The inventor SHTSC, who once invented a laser generator, has now unveiled his new invention: the Component Assembly Machine—a mysterious device that can produce and assemble components.
A component is an undirected graph with vertices labeled from $0$ to $n-1$. The Component Assembly Machine has the following two functions:
(1) Produce a component consisting of only one vertex labeled $0$ with no edges.
(2) Combine two existing components $G_1$ and $G_2$, where the number of vertices $m$ in $G_2$ is greater than or equal to the number of vertices $n$ in $G_1$, to obtain a new component $G$. The vertex set of $G$ is the union of the vertex sets of $G_1$ and $G_2$, and the vertices $i$ ($0 \le i < m$) of $G_2$ are re-labeled as $n+i$. The edge set of $G$ is the union of the edge sets of $G_1$ and $G_2$, with an additional undirected edge added between every vertex $a$ ($a \ge n$) and the vertex $(a \pmod n)$.
SHTSC is now wondering whether a given component can be produced and assembled by the Component Assembly Machine.
Note: Components are labeled, which means two components are considered different even if they only differ in their labels.
Input
The first line contains an integer $t$, representing the number of test cases.

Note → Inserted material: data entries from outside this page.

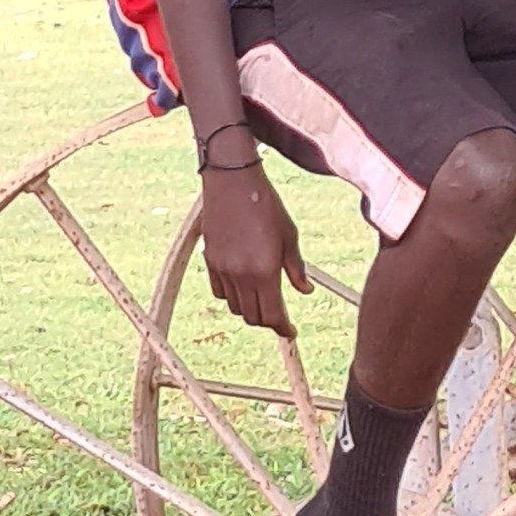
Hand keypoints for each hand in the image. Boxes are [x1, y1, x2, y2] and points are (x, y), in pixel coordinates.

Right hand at [201, 161, 310, 335]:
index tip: (291, 331)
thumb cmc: (267, 205)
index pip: (272, 315)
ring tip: (263, 298)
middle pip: (253, 316)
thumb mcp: (289, 236)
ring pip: (235, 307)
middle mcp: (241, 276)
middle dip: (268, 320)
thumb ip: (296, 268)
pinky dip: (232, 297)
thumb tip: (305, 291)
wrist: (232, 183)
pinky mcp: (210, 261)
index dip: (282, 328)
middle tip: (280, 315)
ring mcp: (222, 270)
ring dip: (250, 309)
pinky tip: (243, 286)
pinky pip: (220, 292)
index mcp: (264, 271)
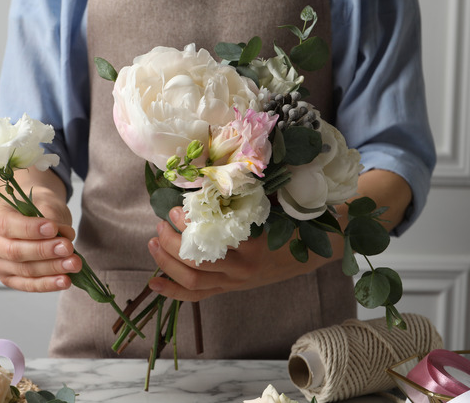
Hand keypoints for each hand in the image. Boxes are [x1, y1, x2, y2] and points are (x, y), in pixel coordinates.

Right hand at [0, 190, 80, 291]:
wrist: (37, 219)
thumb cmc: (37, 208)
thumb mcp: (44, 203)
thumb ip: (51, 218)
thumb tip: (65, 237)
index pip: (6, 225)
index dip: (30, 229)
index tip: (53, 228)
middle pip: (14, 251)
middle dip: (44, 251)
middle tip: (67, 247)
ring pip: (24, 270)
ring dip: (52, 268)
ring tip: (74, 263)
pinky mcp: (9, 279)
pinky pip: (29, 285)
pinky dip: (49, 284)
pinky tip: (65, 280)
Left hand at [146, 207, 342, 301]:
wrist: (316, 250)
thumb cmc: (292, 220)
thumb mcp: (272, 202)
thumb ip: (244, 193)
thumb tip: (211, 174)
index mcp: (252, 247)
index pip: (209, 241)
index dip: (186, 227)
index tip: (175, 209)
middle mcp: (242, 270)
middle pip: (194, 263)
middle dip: (170, 244)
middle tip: (161, 222)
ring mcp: (235, 282)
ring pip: (192, 281)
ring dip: (167, 263)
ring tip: (153, 242)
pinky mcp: (230, 288)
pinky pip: (199, 296)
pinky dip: (174, 291)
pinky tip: (154, 283)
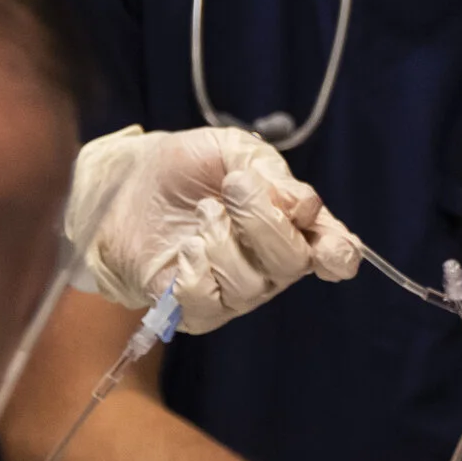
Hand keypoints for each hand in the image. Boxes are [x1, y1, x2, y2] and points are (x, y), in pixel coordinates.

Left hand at [67, 126, 360, 334]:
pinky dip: (195, 274)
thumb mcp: (230, 151)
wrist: (123, 184)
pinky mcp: (196, 309)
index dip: (338, 254)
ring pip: (250, 285)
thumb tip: (304, 206)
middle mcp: (274, 265)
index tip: (325, 244)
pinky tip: (183, 250)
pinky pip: (207, 305)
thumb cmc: (186, 166)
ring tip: (201, 214)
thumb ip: (270, 173)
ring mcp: (238, 291)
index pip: (337, 254)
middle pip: (293, 263)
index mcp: (296, 226)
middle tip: (232, 189)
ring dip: (221, 243)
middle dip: (263, 223)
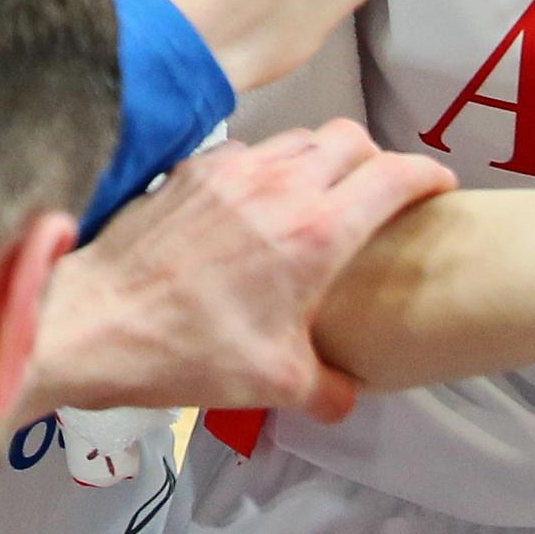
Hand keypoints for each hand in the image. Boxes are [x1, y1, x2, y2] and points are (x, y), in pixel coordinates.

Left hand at [30, 122, 446, 418]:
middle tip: (379, 190)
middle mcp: (281, 185)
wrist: (96, 322)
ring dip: (320, 159)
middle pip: (352, 138)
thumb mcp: (276, 383)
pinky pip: (248, 152)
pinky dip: (267, 167)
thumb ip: (329, 388)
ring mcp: (232, 170)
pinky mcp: (191, 171)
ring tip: (320, 194)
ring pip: (299, 138)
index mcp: (318, 231)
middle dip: (376, 159)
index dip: (428, 177)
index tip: (438, 189)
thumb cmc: (186, 351)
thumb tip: (346, 395)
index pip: (396, 175)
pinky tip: (256, 203)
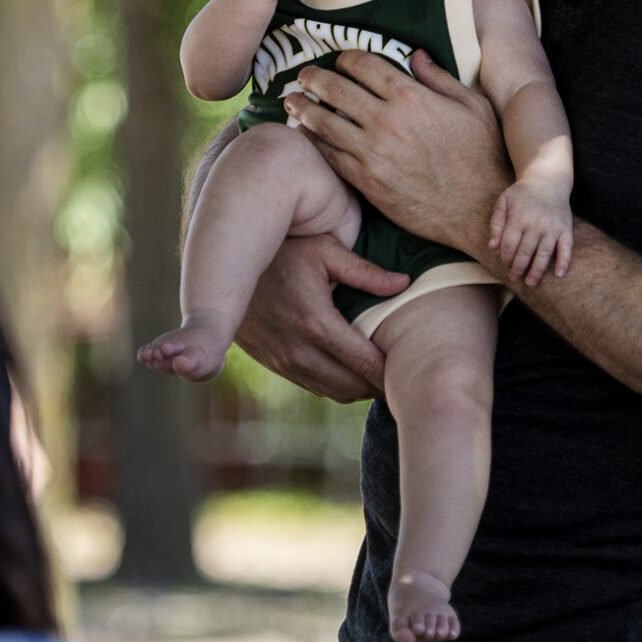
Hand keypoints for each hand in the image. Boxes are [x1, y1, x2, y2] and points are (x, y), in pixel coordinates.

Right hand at [235, 233, 408, 403]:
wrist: (224, 264)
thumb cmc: (284, 249)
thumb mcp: (324, 249)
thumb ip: (365, 271)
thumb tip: (405, 284)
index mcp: (316, 323)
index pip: (366, 364)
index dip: (394, 372)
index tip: (416, 368)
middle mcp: (299, 351)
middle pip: (355, 387)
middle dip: (382, 385)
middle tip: (406, 373)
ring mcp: (284, 362)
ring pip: (336, 393)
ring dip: (361, 388)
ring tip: (383, 373)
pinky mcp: (274, 364)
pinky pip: (315, 387)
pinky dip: (338, 385)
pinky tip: (353, 370)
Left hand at [287, 50, 513, 254]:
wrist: (479, 210)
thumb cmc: (483, 156)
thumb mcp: (474, 107)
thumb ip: (440, 78)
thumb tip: (416, 56)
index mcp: (411, 96)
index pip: (363, 64)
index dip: (346, 58)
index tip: (341, 61)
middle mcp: (386, 121)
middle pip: (335, 89)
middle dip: (314, 78)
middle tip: (303, 76)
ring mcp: (373, 153)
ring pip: (323, 123)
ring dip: (303, 108)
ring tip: (291, 101)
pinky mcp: (367, 182)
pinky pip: (330, 157)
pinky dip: (314, 143)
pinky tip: (306, 136)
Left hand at [489, 177, 572, 285]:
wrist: (548, 180)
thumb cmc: (522, 193)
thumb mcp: (503, 201)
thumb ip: (496, 223)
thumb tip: (493, 246)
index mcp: (519, 218)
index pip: (509, 245)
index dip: (505, 257)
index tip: (505, 263)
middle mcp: (536, 224)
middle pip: (525, 253)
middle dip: (518, 268)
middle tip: (514, 277)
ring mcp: (553, 227)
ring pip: (544, 255)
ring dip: (536, 271)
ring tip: (530, 282)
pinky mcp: (566, 229)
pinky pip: (566, 248)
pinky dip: (564, 262)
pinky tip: (560, 274)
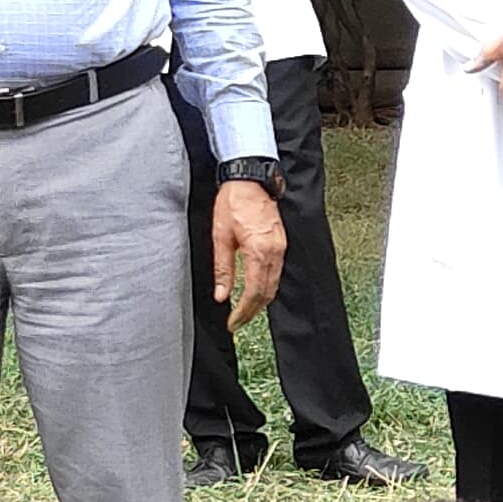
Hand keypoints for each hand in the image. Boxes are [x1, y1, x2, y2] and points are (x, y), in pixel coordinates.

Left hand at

For each test case, the first line contains two integers $n$ and $m$, representing that the labeled undirected graph has $n$ vertices labeled $0$ to $n-1$, and $m$ is the number of edges.
The next $m$ lines each contain two integers $u$ and $v$, representing an undirected edge between $u$ and $v$.
Output
For each test case, output a single line. If the undirected graph can be produced by the Component Assembly Machine, output "YES", otherwise output "NO".
Constraints
- For 10% of the data: $t=1$.
- For 50% of the data: $n \le 1000$.
- For 100% of the data: $t \le 10$, $n, m \le 100000$, $0 \le u, v < n$.
Examples
Input 1
2 1 0 2 0
Output 1
YES NO
Input 2
2 3 3 0 1 0 2 1 2 4 6 0 1 1 2 2 3 3 0 0 2 1 3
Output 2
YES YES
Input 3
2 5 8 0 1 0 2 0 3 0 4 1 2 1 3 3 4 4 2 5 8 4 0 4 1 4 2 4 3 0 1 0 3 2 1 3 2
Output 3
YES NO
Note
Example 1: The case $n=1$ and a component that cannot be produced.
Example 2: The case $n=3$ and the second case for $n=4$.
Example 3: The first case for $n=5$ and an example that cannot be produced due to incorrect labeling.